While they may not recognize it, most educators and trainers are constantly assessing the impact of their course delivery. This may take place in a conversation with a colleague over coffee after teaching a class or facilitating a workshop. This may take place when they ask students or workshop participants for feedback using informal methods (e.g., a conversation on a break or after class). And it may take place in a journal used to reflect upon course or program delivery. Despite the fact that most educators and trainers are engaged in these activities, they may or not consider such activities part of their assessment work.
Understanding informal self-reflexive acts as forms of assessment, however, is critical. When educators and trainers recognize informal types of assessment as part of the assessment process, they tend to be less resistant to institutional demands for assessment. Likewise, when institutions recognize that educators and trainers are already engaged in assessment, albeit perhaps not in a formal manner, they can leverage existing assessment practices and effectively scale up assessment with less resistance.

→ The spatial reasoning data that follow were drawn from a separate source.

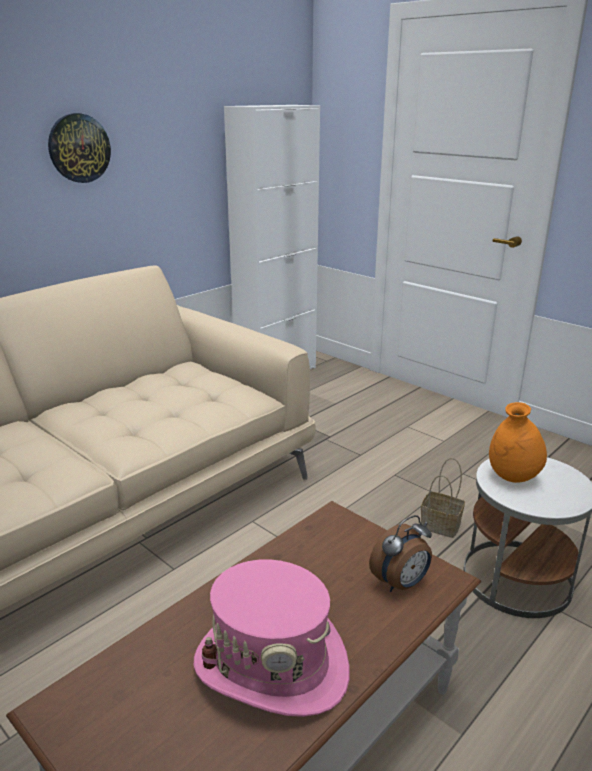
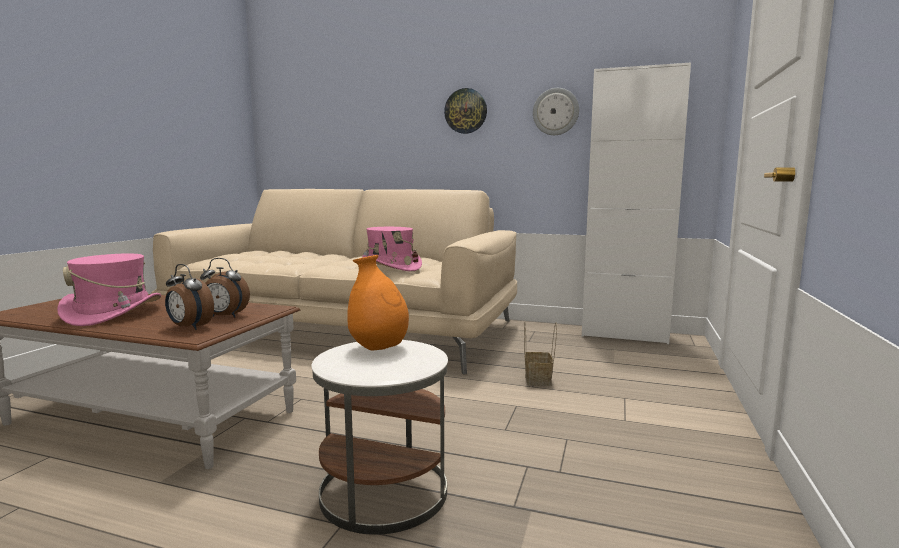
camera: 65 degrees right, 15 degrees down
basket [421,458,465,538] -> basket moved to [524,322,557,386]
none -> alarm clock [200,258,250,317]
none -> pink hat [362,227,422,271]
none -> wall clock [533,88,579,135]

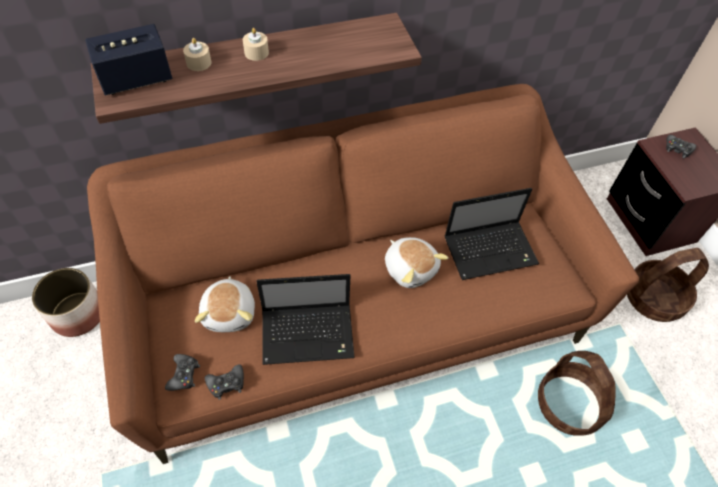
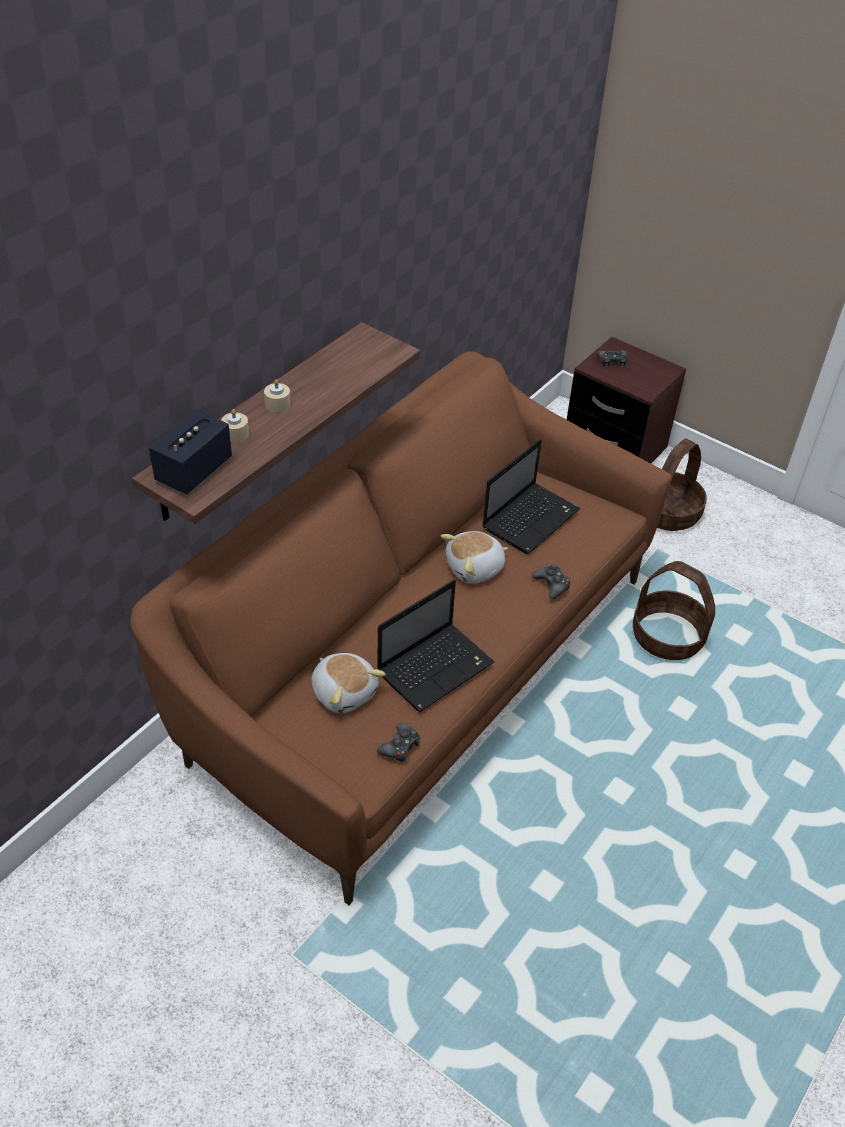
camera: 35 degrees left, 10 degrees down
planter [32,268,100,337] -> none
black game controller [165,354,200,391] -> black game controller moved to [532,564,570,599]
plush toy [385,237,449,288] -> plush toy turned 135 degrees clockwise [441,531,508,584]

Can Assessment and Creativity Co-Exist?
To fully appreciate the challenges of assessment, consider the problems that faced Sandy Baxter when she was hired to scale up assessment efforts at one of the largest art and design schools in the US. Dr. Baxter, who holds a MFA in Visual Arts and Ed.D (with a specialization in educational assessment), was hired in 2012. At the time, the school in question was scrambling to develop a formal assessment program in preparation for an upcoming external accreditation review. What Dr. Baxter discovered when she arrived at the school was nothing short of alarming. Few programs across the school, which had six divisions and over 50 departments, had identified course or departmental learning outcomes. Moreover, while a few programs had informal assessment practices in place, with no guidelines on how to capture the assessment data, even the assessment work in progress was routinely lost. Compounding the lack of organized assessment efforts across the art and design school, Dr. Baxter discovered that many of the instructors at the school were resistant to identifying learning outcomes and assessing whether or not their education and training efforts were having any impact. As one instructor of ceramics explained, “I know what good work looks like, and that’s just not something that can be reduced to a set of learning outcomes or explained in an annual report.”

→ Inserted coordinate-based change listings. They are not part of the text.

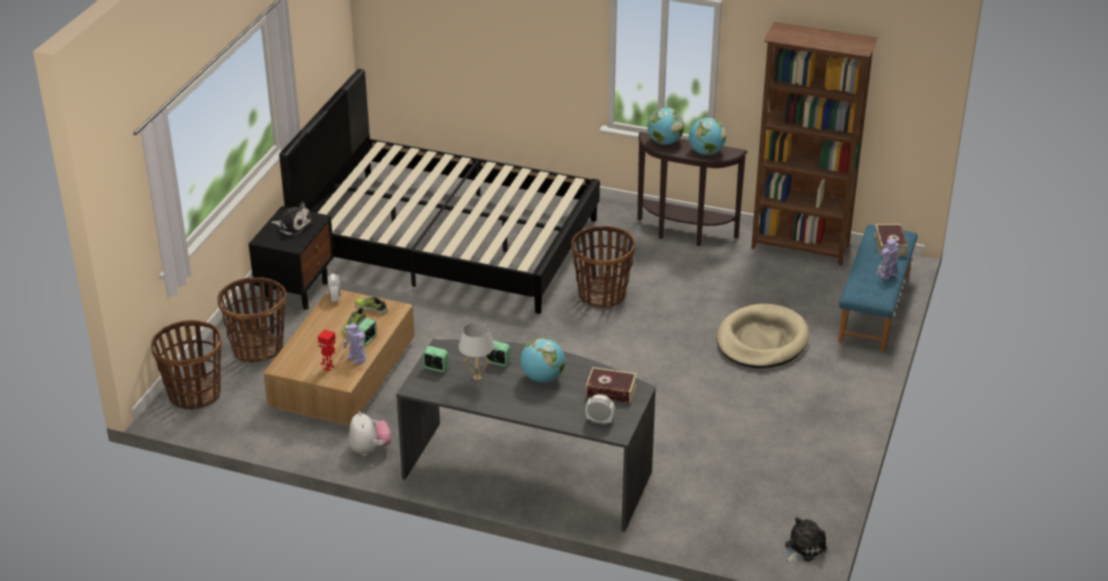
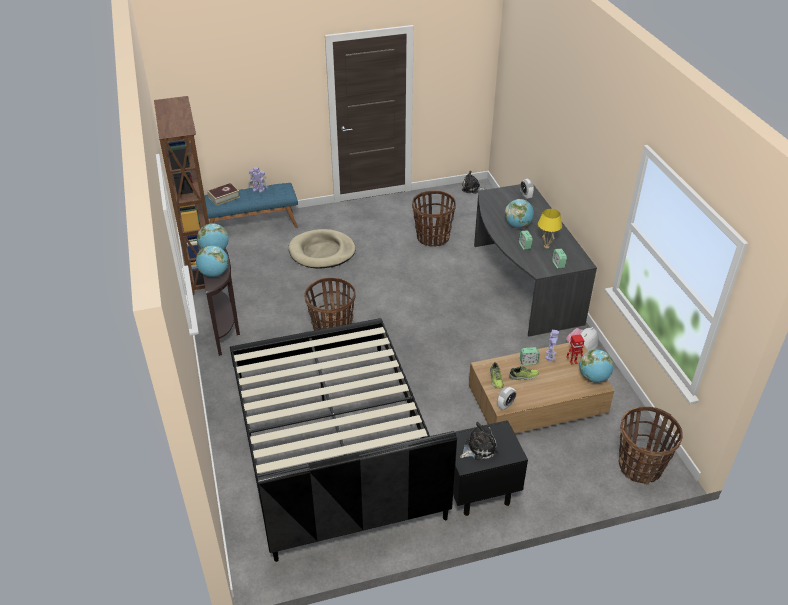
camera: 125 degrees left, 5 degrees up
basket [217,277,286,363] -> basket moved to [412,190,456,247]
plush toy [271,201,312,236] -> plush toy turned 75 degrees clockwise [460,422,498,460]
white table lamp [458,322,494,381] -> yellow table lamp [538,209,562,248]
book [586,367,637,403] -> none
none -> globe [579,349,614,383]

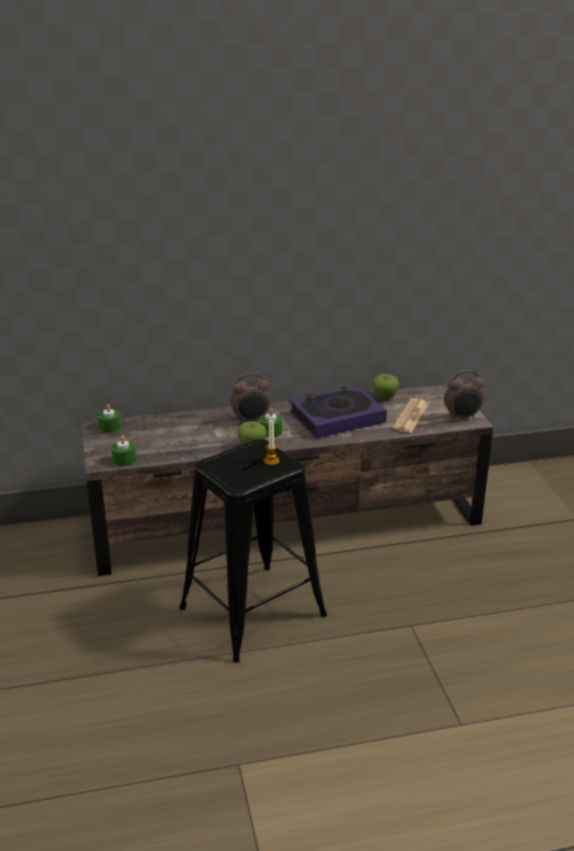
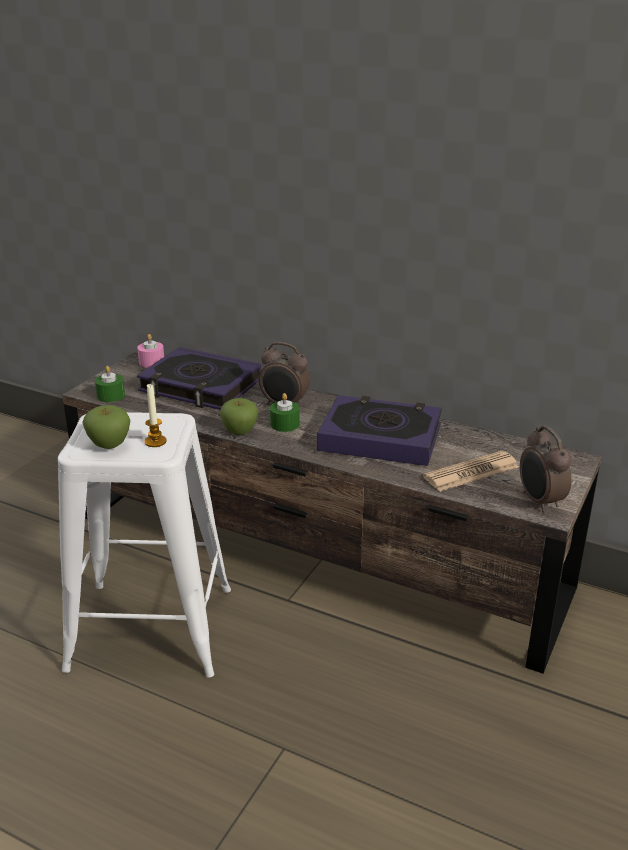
camera: 40 degrees right, 0 degrees up
green candle [98,404,121,433] -> pink candle [137,334,164,368]
black stool [179,439,327,663] -> white stool [58,412,231,677]
apple [372,374,399,399] -> apple moved to [82,405,130,449]
alarm clock [444,370,484,421] -> alarm clock turned 45 degrees clockwise [520,426,571,512]
none -> book [137,347,261,410]

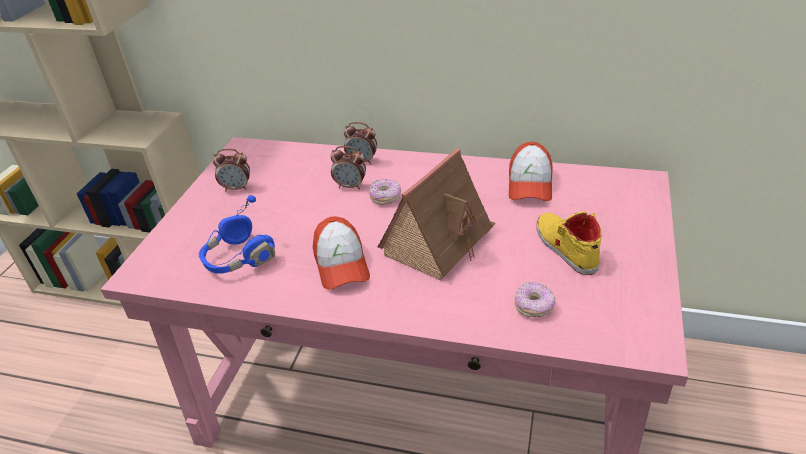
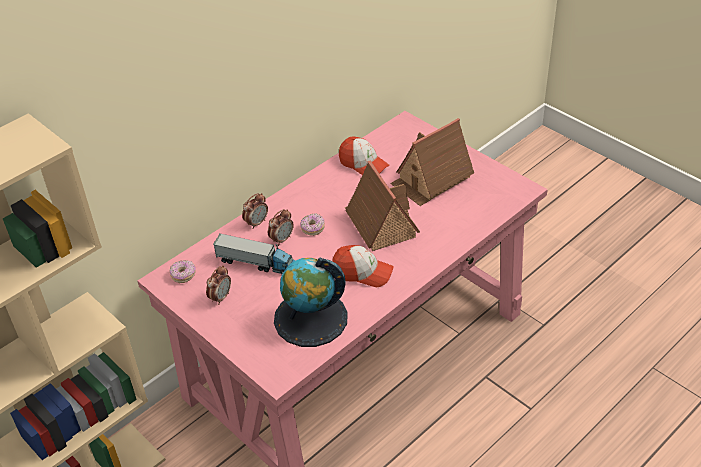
camera: 60 degrees left, 5 degrees up
blue headphones [199,195,275,274] -> globe [274,257,348,347]
donut [515,282,555,317] -> donut moved to [169,260,196,283]
yellow shoe [537,212,602,275] -> toy house [390,118,474,206]
none -> toy truck [213,234,295,275]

While many professionals would find the situation encountered by Dr. Baxter more than a bit discouraging, as someone with a background in the fine arts, she was fully prepared to face some resistance and already knew her work was cut out for her when she accepted the position. Creative workers—who include artists and artist educator, as well as a growing cohort of workers engaged in media, technology and culture work across professions—frequently have a negative reaction to assessment efforts. After all, being asked to account for the impact of one’s work on an ongoing basis can be perceived as paternalistic or instrumental. Creative workers, who typically value agency and the ability to explore new ideas through trial and error, naturally consider top-down assessment efforts antithetical to the creative process driving their work. The misperception, however, is that they are not always already engaged in assessment, and this is precisely what Dr. Baxter recognized and deployed to scale up the school’s assessment efforts. Indeed, between 2012 and 2015, she turned a school with little formal assessment into an exemplary model, and she did it by harnessing the existing but not necessarily visible assessment efforts of the school’s instructors, all artist-educators. So what’s her advice?

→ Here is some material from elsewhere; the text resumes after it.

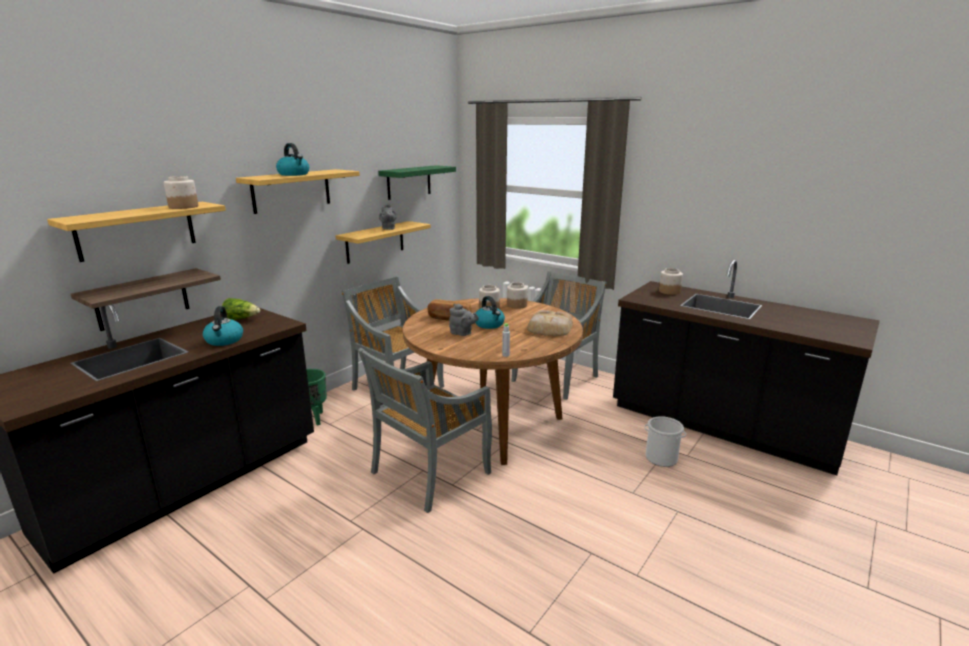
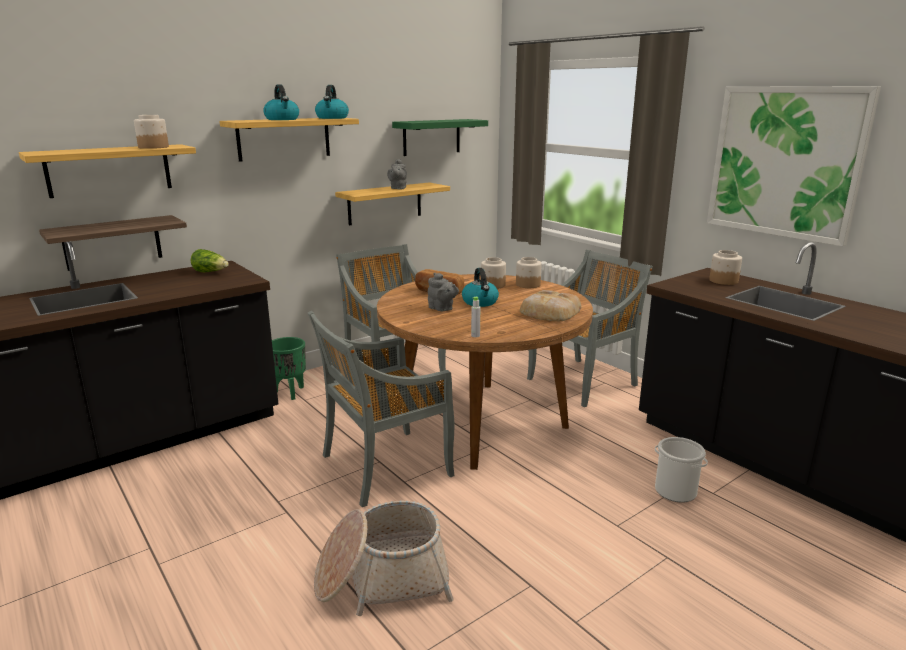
camera: 15 degrees right, 0 degrees up
kettle [203,306,243,346] -> kettle moved to [315,85,349,119]
none -> basket [314,501,454,616]
none -> picture [707,86,881,246]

1. When attempting to scale up assessment of an education or training program, don’t assume that assessment is not already happening in informal ways. Assess the existing assessment culture and identify where assessment is happening, how it is happening, and what language workers use to talk about assessment.
2. Use assessment tools that are context appropriate. For example, avoid bombarding creative workers with purely quantitative approaches. Combine quantitative and qualitative tools to capture a wider range of data.
3. Integrate assessment efforts so they do not increase workers’ workloads. Find ways to capture data that is already being collected but not necessarily captured for assessment purposes.
4. If you’re asking workers to assess education or training efforts, whether it is in a school or college setting or workplace training environment, ensure that they are aware of the benefits of their assessment work. After all, assessment needs to be understood as something that holds the potential to improve educators’ and trainers’ efforts and not simply something that supports institutional compliance.